Disquaire à la ville, William Boyle a choisi de mettre en scène un quartier de Brooklyn bien éloigné du lebensraum hypster auquel on pense à première vue quand on évoque l'arrondissement du Sud de New York. A Gravesend, pas de IPA ou de Hudson Rye consommés la fesse sur le fixie mais de la Olde English et du Dewar's avalés cul sec sur le capot d'une bagnole sans moteur.

 

Brooklyn sec

Le roman débute avec la libération d'un certain Ray Boy Calabrese qui purgeait une peine longue durée pour sa responsabilité dans la mort de Duncan D'Innocenzio (sic). Le frère de la victime, Conway, attendait fébrilement la libération du meurtrier pour rendre enfin justice à l'innocent Duncan. Le tableau est posé, dans cette enclave italienne où les pizzas transpirent le gras du pepperoni et où les boutiques encore ouvertes sont soit des pressing soit des pizzerias soit les deux, on est pas loin du récit de vengeance à la Sicilienne avec mémés en noir et ersatz de parrain mangeant des spaghettis.

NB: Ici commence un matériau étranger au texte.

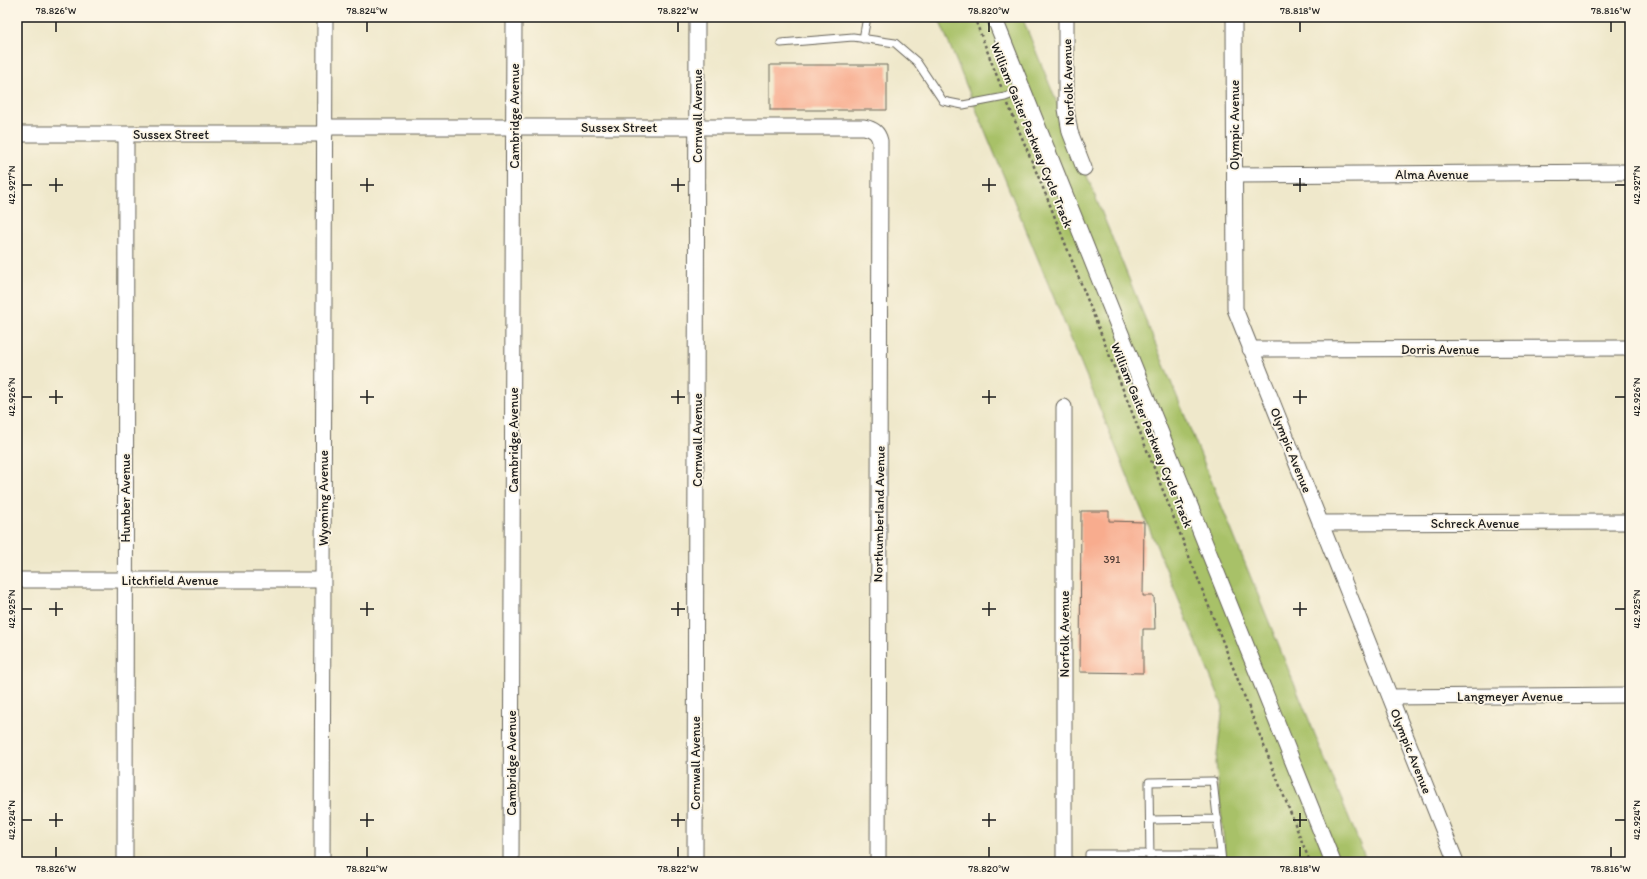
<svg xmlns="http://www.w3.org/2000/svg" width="1647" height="879" font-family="Itim,sans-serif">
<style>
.green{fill:#a8c167;stroke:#626e42}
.building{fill:#f8ac8e}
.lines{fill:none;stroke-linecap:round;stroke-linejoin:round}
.lane-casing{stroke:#666359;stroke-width:9}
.street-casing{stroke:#666359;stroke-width:17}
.path{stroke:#666359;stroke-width:2.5;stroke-dasharray:3 3;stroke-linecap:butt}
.lane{stroke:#fff;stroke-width:7}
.street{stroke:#fff;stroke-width:15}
.ticks{fill:none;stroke:#1c1c1c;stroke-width:1.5}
.labels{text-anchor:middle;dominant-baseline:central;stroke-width:3.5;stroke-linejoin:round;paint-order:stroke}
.number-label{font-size:11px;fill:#534038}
.street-label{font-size:13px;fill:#1c1c1c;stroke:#fcf5e5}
.neatline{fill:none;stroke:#1c1c1c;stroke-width:1.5}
.ticks-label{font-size:10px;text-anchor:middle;fill:#1c1c1c}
</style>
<rect width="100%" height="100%" fill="#fcf5e5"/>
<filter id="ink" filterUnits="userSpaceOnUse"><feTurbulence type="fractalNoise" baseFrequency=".025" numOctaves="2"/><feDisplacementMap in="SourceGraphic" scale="8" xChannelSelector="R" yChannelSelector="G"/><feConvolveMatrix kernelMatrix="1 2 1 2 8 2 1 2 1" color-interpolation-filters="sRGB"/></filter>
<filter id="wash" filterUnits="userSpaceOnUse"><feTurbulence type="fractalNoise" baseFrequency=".012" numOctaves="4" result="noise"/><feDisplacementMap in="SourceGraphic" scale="16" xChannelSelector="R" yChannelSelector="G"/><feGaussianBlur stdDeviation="0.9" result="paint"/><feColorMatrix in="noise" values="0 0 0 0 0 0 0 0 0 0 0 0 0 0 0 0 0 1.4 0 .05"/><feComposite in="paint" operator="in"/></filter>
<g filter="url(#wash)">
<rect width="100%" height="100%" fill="#efe8cb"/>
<!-- green -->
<path class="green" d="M938,17H1022L1367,862H1226L1216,763L1223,707Z"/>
<g id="blocks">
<!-- building -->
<path class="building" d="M770,65H887V110H770Z
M1081,511H1109V521L1144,522L1143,596H1154L1155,629H1143V673L1080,672Z"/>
</g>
</g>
<g filter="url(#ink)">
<use href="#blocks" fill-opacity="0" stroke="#666359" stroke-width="1"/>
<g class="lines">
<defs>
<path id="lane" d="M863,39L867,17
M781,43L853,37L895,43L917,62L943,101L963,105L1005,97L1024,90
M1150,820L1218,819
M1089,862V854H1221
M1150,862L1149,782L1213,781L1222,862"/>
<path id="street" d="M994,17L1333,862
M1066,17V109L1070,132L1084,168
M1234,17L1235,309L1456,862
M325,127H864C873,129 878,132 880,141L878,862
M17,134H325
M1235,175L1630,172
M1250,349L1630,348
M1320,523L1630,522
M17,580H323
M1390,697L1630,695
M125,862L126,134
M322,862L325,17
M511,862L514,17
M695,862L697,17
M1064,862V407"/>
</defs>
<!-- lane casing -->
<use href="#lane" class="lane-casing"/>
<!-- street casing -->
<use href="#street" class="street-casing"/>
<!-- path -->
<path class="path" d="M974,17L1002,89
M1008,104L1048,200L1310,862"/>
<!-- lane -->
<use href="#lane" class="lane"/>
<!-- street -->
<use href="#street" class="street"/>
</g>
</g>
<!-- ticks -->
<path class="ticks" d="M56,22V32M367,22V32M678,22V32M989,22V32M1300,22V32M1611,22V32M56,178V192M367,178V192M678,178V192M989,178V192M1300,178V192M22,185H32M49,185H63M360,185H374M671,185H685M982,185H996M1293,185H1307M1615,185H1625M56,390V404M367,390V404M678,390V404M989,390V404M1300,390V404M22,397H32M49,397H63M360,397H374M671,397H685M982,397H996M1293,397H1307M1615,397H1625M56,602V616M367,602V616M678,602V616M989,602V616M1300,602V616M22,609H32M49,609H63M360,609H374M671,609H685M982,609H996M1293,609H1307M1615,609H1625M56,813V827M367,813V827M678,813V827M989,813V827M1300,813V827M22,820H32M49,820H63M360,820H374M671,820H685M982,820H996M1293,820H1307M1615,820H1625M56,847V857M367,847V857M678,847V857M989,847V857M1300,847V857M1611,847V857"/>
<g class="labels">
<!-- number labels -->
<g class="number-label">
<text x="1112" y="559">391</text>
</g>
<!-- street labels -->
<g class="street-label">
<text transform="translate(1068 82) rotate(-92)">Norfolk Avenue</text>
<text transform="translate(514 116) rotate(-90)">Cambridge Avenue</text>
<text transform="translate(697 116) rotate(-90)">Cornwall Avenue</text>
<text transform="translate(1234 125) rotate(-90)">Olympic Avenue</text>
<text x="619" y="127">Sussex Street</text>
<text x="171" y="134">Sussex Street</text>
<text transform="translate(1032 135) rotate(68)">William Gaiter Parkway Cycle Track</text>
<text x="1432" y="174">Alma Avenue</text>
<text x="1440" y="349">Dorris Avenue</text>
<text transform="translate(1152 435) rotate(68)">William Gaiter Parkway Cycle Track</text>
<text transform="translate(513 440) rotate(-90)">Cambridge Avenue</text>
<text transform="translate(697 440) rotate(-90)">Cornwall Avenue</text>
<text transform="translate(1291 450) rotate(68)">Olympic Avenue</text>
<text transform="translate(125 498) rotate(-90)">Humber Avenue</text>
<text transform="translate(323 498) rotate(-90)">Wyoming Avenue</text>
<text transform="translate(879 514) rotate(-89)">Northumberland Avenue</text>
<text x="1475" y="523">Schreck Avenue</text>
<text x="170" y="580">Litchfield Avenue</text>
<text transform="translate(1064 634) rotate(-90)">Norfolk Avenue</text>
<text x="1510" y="696">Langmeyer Avenue</text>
<text transform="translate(1411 751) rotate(68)">Olympic Avenue</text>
<text transform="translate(511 763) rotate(-90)">Cambridge Avenue</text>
<text transform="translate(695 763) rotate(-90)">Cornwall Avenue</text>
</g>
</g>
<!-- margin -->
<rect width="1647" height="879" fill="none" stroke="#fcf5e5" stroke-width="44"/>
<rect x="22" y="22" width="1603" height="835" class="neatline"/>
<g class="ticks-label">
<text x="56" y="14">78.826°W</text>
<text x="367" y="14">78.824°W</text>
<text x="678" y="14">78.822°W</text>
<text x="989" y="14">78.820°W</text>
<text x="1300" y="14">78.818°W</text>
<text x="1611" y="14">78.816°W</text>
<text transform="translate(11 185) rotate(-90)" y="4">42.927°N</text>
<text transform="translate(1636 185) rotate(-90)" y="4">42.927°N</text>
<text transform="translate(11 397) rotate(-90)" y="4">42.926°N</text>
<text transform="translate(1636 397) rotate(-90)" y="4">42.926°N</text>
<text transform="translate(11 609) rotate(-90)" y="4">42.925°N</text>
<text transform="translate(1636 609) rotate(-90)" y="4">42.925°N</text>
<text transform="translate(11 820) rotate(-90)" y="4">42.924°N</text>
<text transform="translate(1636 820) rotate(-90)" y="4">42.924°N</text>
<text x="56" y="872">78.826°W</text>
<text x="367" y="872">78.824°W</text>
<text x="678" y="872">78.822°W</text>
<text x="989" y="872">78.820°W</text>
<text x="1300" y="872">78.818°W</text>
<text x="1611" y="872">78.816°W</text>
</g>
</svg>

Mais non car William Boyle penche plus du côté de David Simon que de celui de la mafia d'opérette. L'intrigue immédiatement dévoilée est de celles qui restent en tête : bien qu'il se dise déterminé et se soit passablement entraîné avec son pote McKenna  – un ex-flic alcoolique — Conway se révèle vite bien incapable de tuer un homme. Pire, Ray Boy Calabrese, l'ancien voyou au corps en fonte ne veut plus vivre et n'attend qu'une chose, que Conway le tue. Quand on a dit ça on a tout dit ? 

Oui et non car si une bonne idée fait rarement un bon livre, il faut reconnaître que les grands romans noirs partent généralement d'une situation qui dévoile toute la singularité de l'auteur.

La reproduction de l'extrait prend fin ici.